• DATA SECTION:

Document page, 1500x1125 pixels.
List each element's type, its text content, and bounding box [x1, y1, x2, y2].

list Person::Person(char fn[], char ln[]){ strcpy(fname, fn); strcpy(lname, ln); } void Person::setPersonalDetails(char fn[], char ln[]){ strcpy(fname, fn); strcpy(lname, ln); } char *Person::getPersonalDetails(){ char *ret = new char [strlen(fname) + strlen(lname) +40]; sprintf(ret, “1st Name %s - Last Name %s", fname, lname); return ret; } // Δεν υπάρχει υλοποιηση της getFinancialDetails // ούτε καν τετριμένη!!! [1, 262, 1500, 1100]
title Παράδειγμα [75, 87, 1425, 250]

---

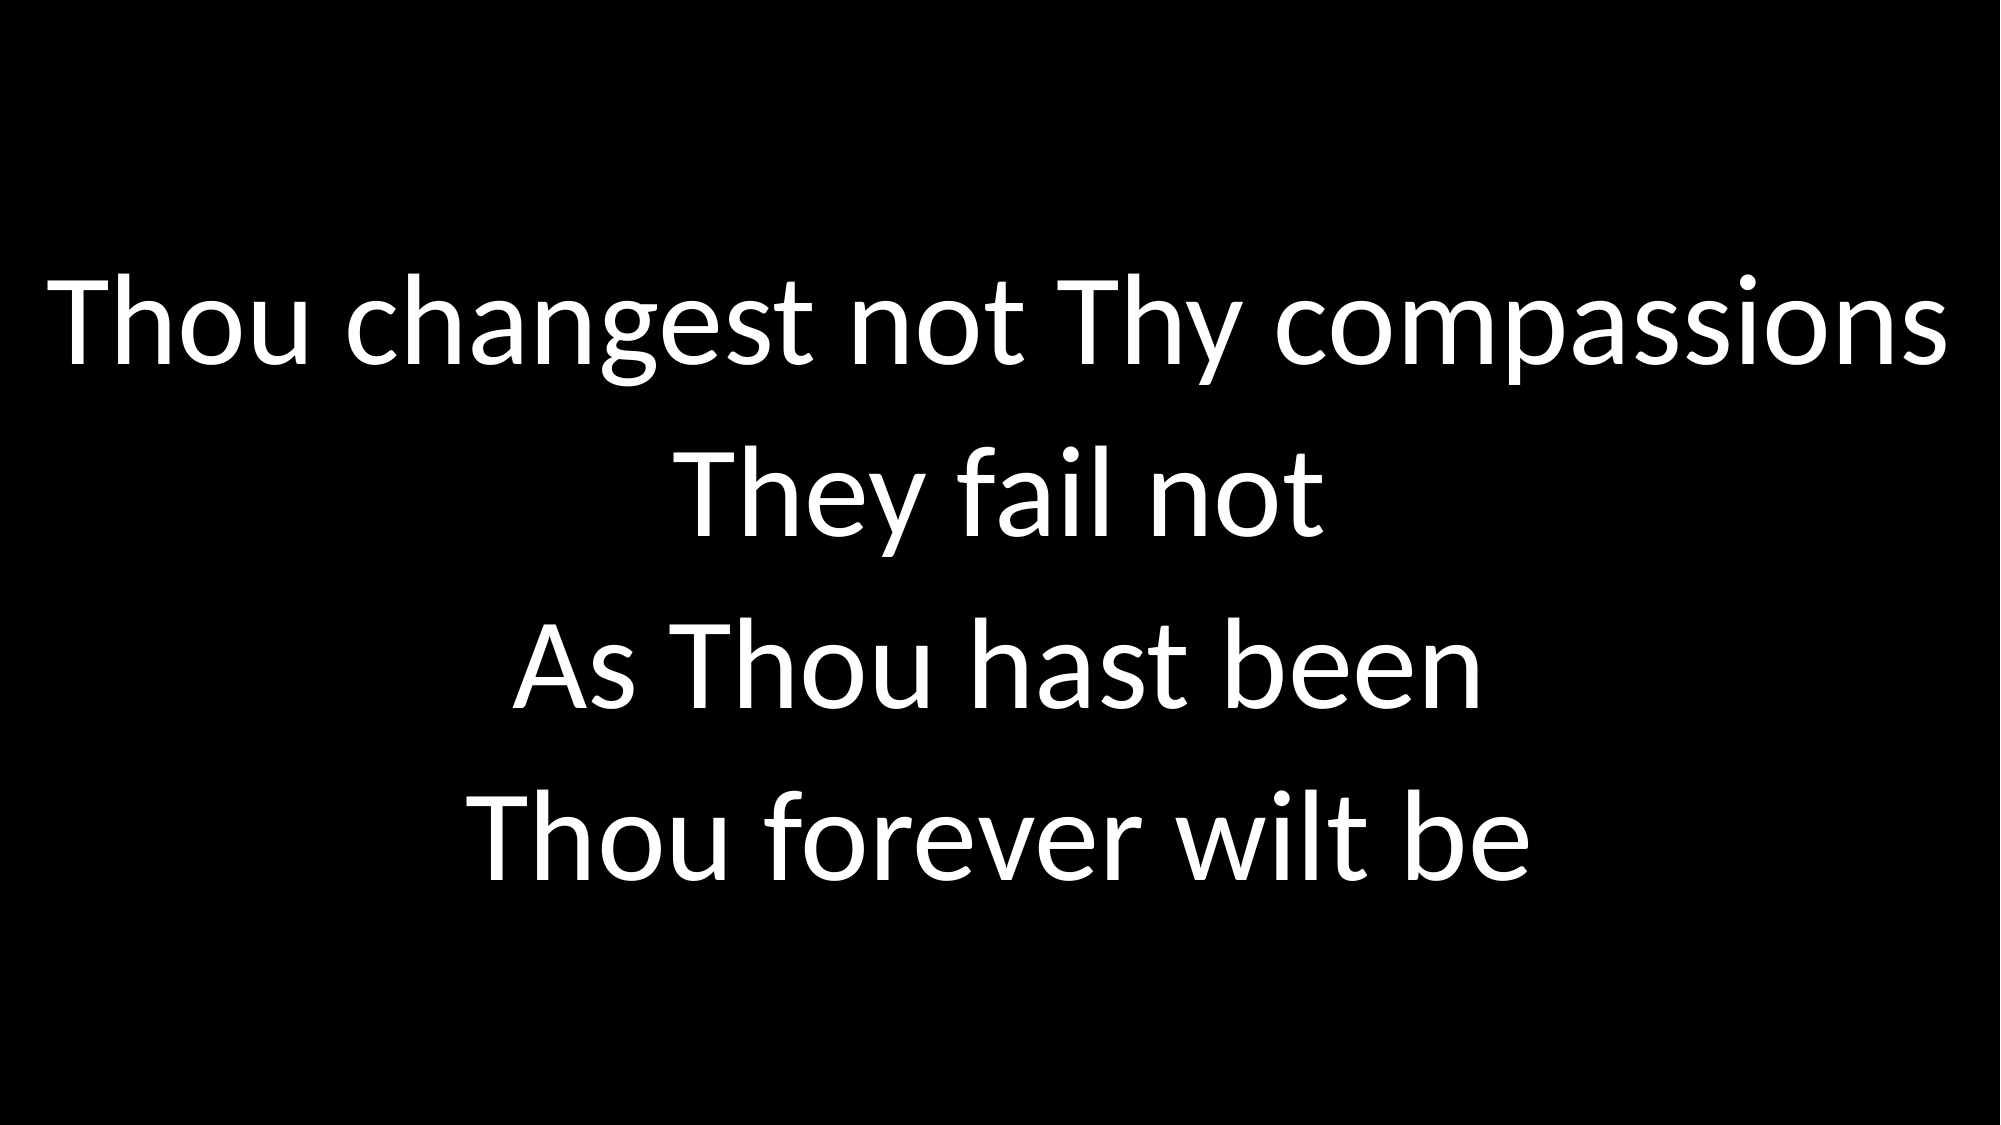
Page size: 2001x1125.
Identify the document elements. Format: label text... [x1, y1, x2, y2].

• WHAT THE TASK ASKS: Produce a word-for-word copy of everything above from the line holding "Page size: 2001x1125." down to the line holding "Identify the document", with both of those lines kept.

• WRITTEN REPLY:
Page size: 2001x1125.
Identify the document elements. Format: label text... [x1, y1, x2, y2].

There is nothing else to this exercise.